_What you will do_
The expected result is the full listing, retyped exactly, without a single picture.

_Stored data_
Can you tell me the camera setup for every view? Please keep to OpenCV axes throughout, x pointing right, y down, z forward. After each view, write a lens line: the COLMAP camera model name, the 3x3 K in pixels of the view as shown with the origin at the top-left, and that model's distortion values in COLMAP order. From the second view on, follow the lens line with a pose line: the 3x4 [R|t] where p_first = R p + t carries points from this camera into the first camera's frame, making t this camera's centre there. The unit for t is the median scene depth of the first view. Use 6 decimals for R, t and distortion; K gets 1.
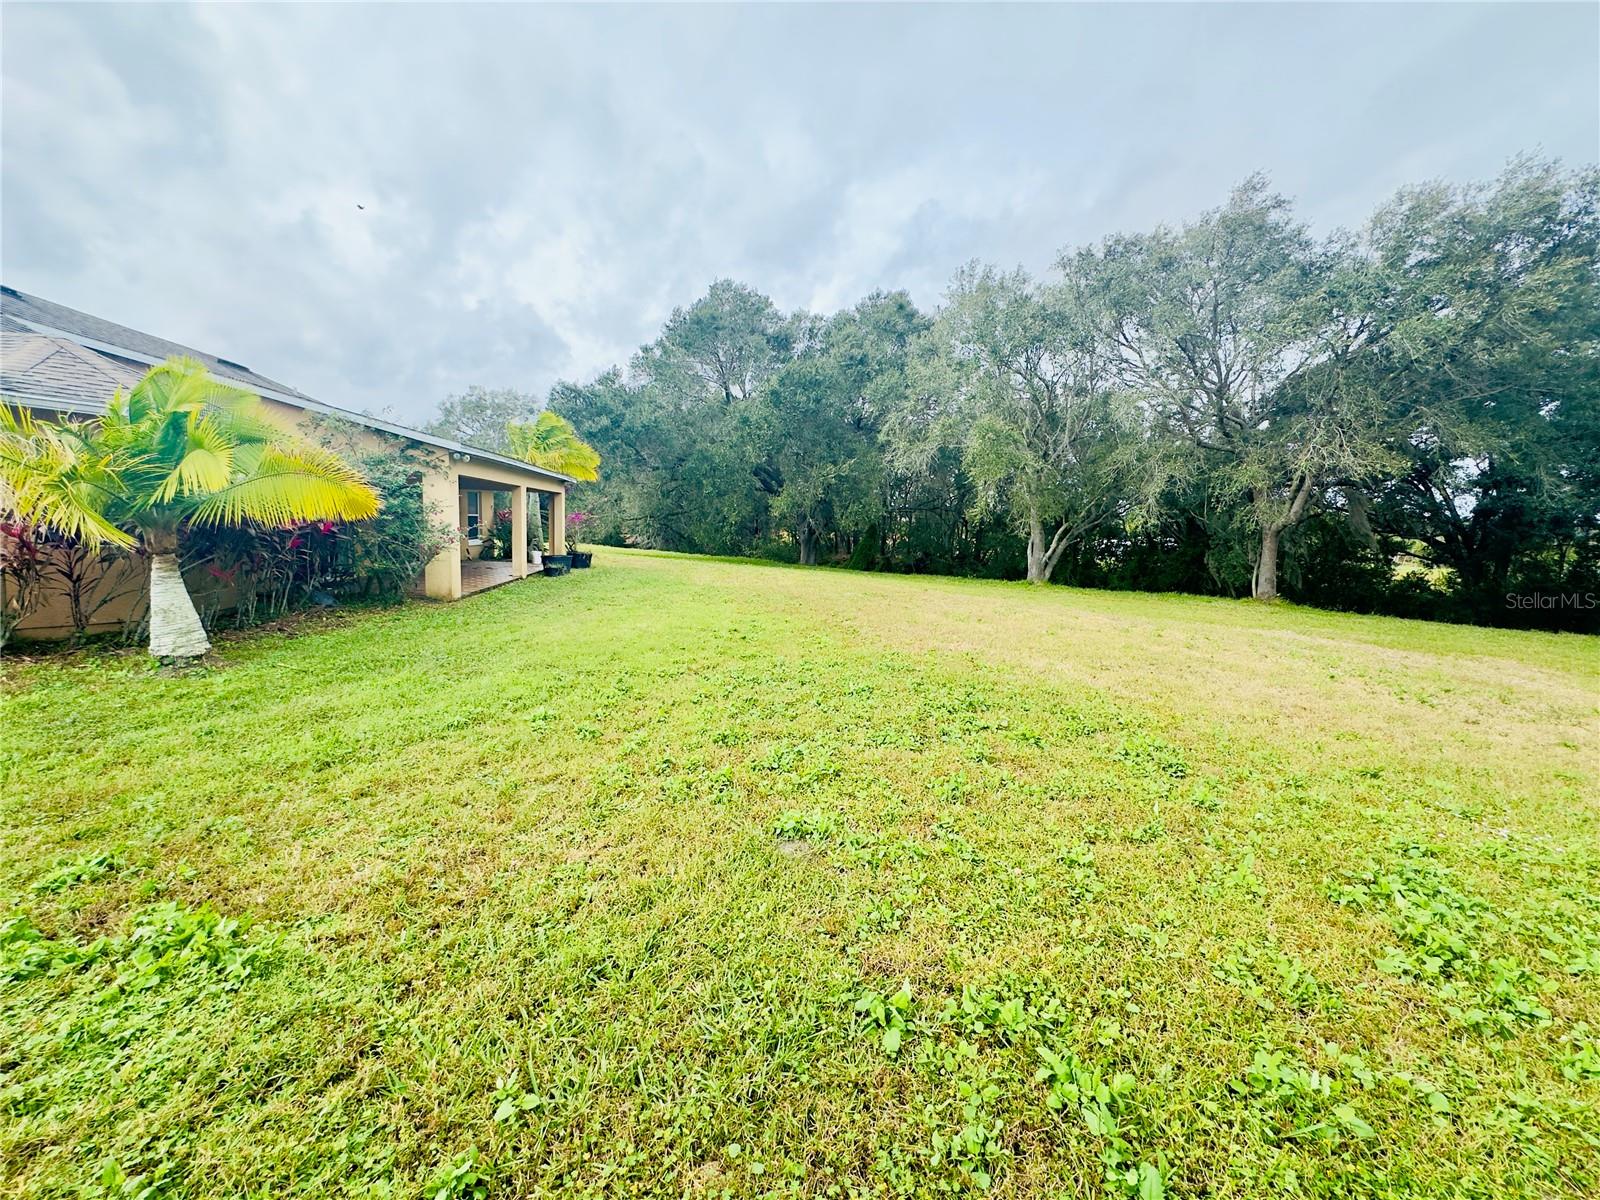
lens RADIAL K [[662.1, 0, 804.0], [0, 662.1, 602.8], [0, 0, 1]] dist [-0.003348, 0.000493]
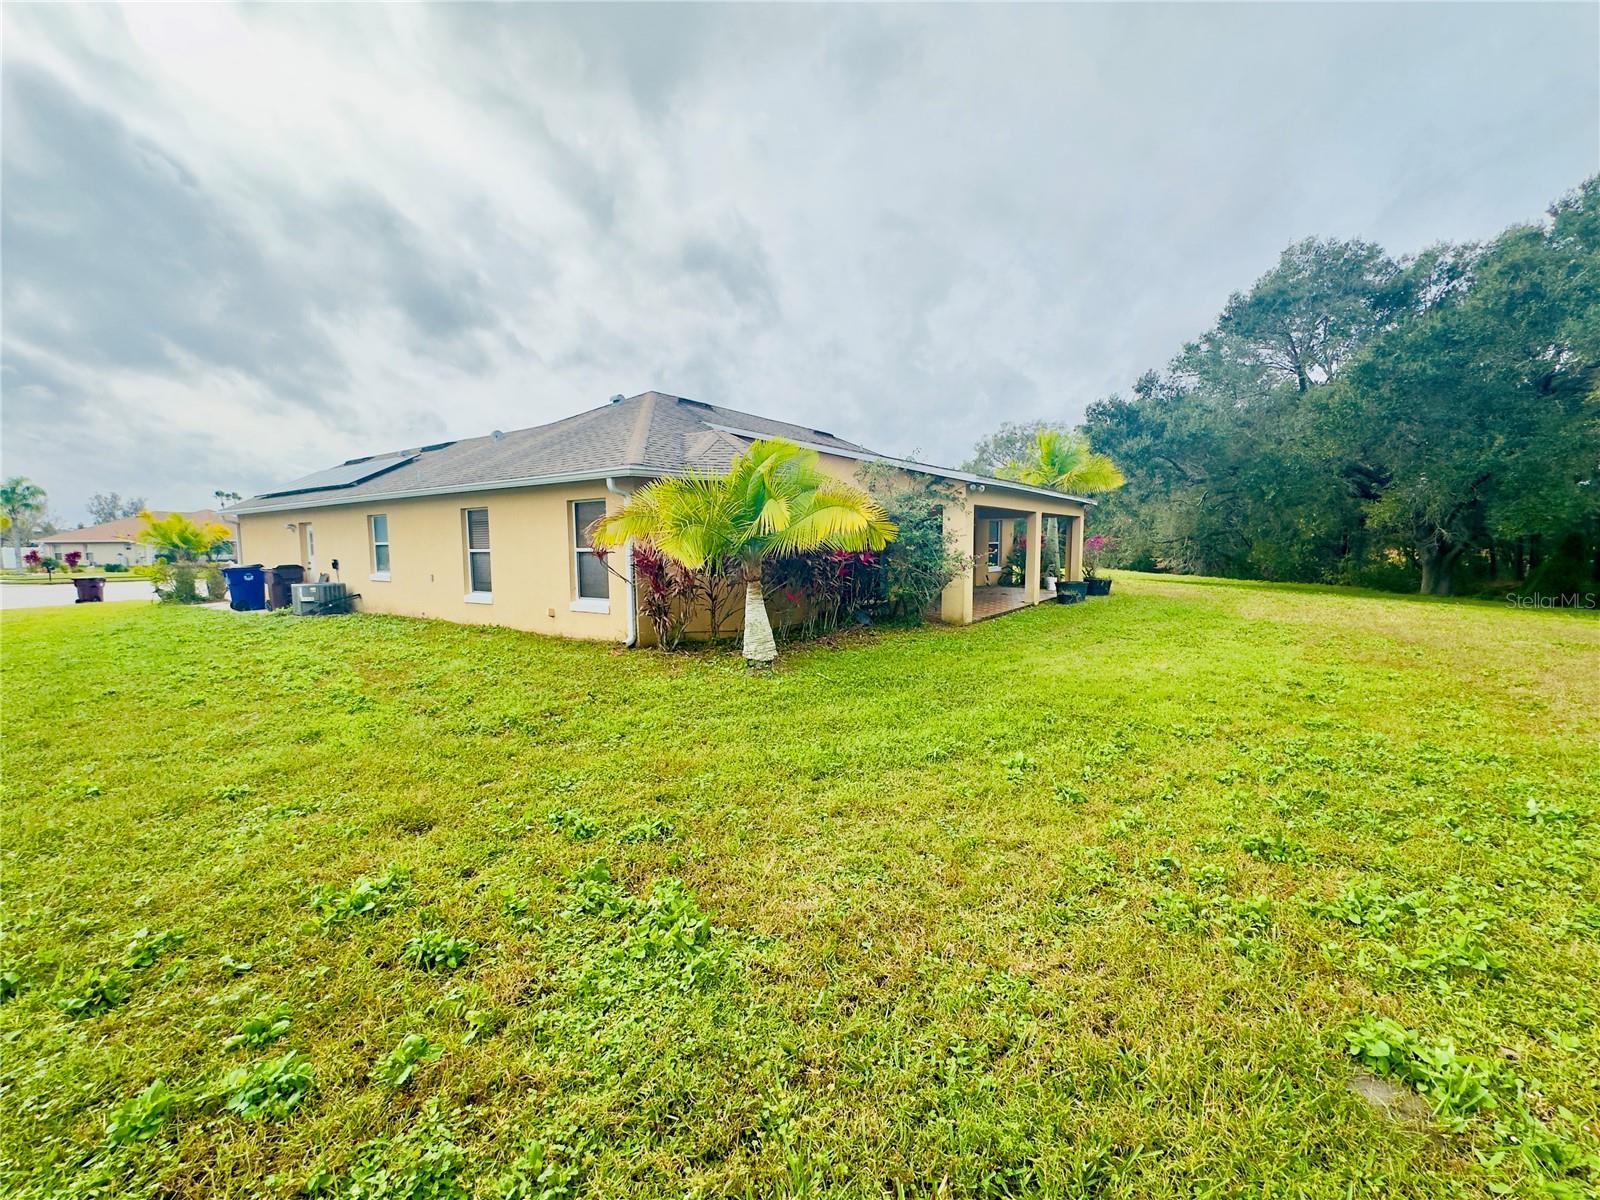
lens RADIAL K [[662.1, 0, 797.3], [0, 662.1, 604.6], [0, 0, 1]] dist [-0.003348, 0.000493]
pose [[0.723457, 0.026780, -0.689850, -0.001390], [-0.051286, 0.998571, -0.015019, -0.012075], [0.688462, 0.046245, 0.723797, 0.108454]]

_Answer_
Can you tell me the camera setup for every view? Please keep to OpenCV axes throughout, x pointing right, y down, z forward. After each view, write a lens line: the COLMAP camera model name, the 3x3 K in pixels of the view as shown with the origin at the top-left, and that model's distortion values in COLMAP order. From the second view on, follow the lens line with a pose line: the 3x4 [R|t] where p_first = R p + t carries points from this camera into the first camera's frame, making t this camera's centre there. The unit for t is the median scene depth of the first view. Use 6 decimals for R, t and distortion; K gets 1.
lens RADIAL K [[662.1, 0, 804.0], [0, 662.1, 602.8], [0, 0, 1]] dist [-0.003348, 0.000493]
lens RADIAL K [[662.1, 0, 797.3], [0, 662.1, 604.6], [0, 0, 1]] dist [-0.003348, 0.000493]
pose [[0.723457, 0.026780, -0.689850, -0.001390], [-0.051286, 0.998571, -0.015019, -0.012075], [0.688462, 0.046245, 0.723797, 0.108454]]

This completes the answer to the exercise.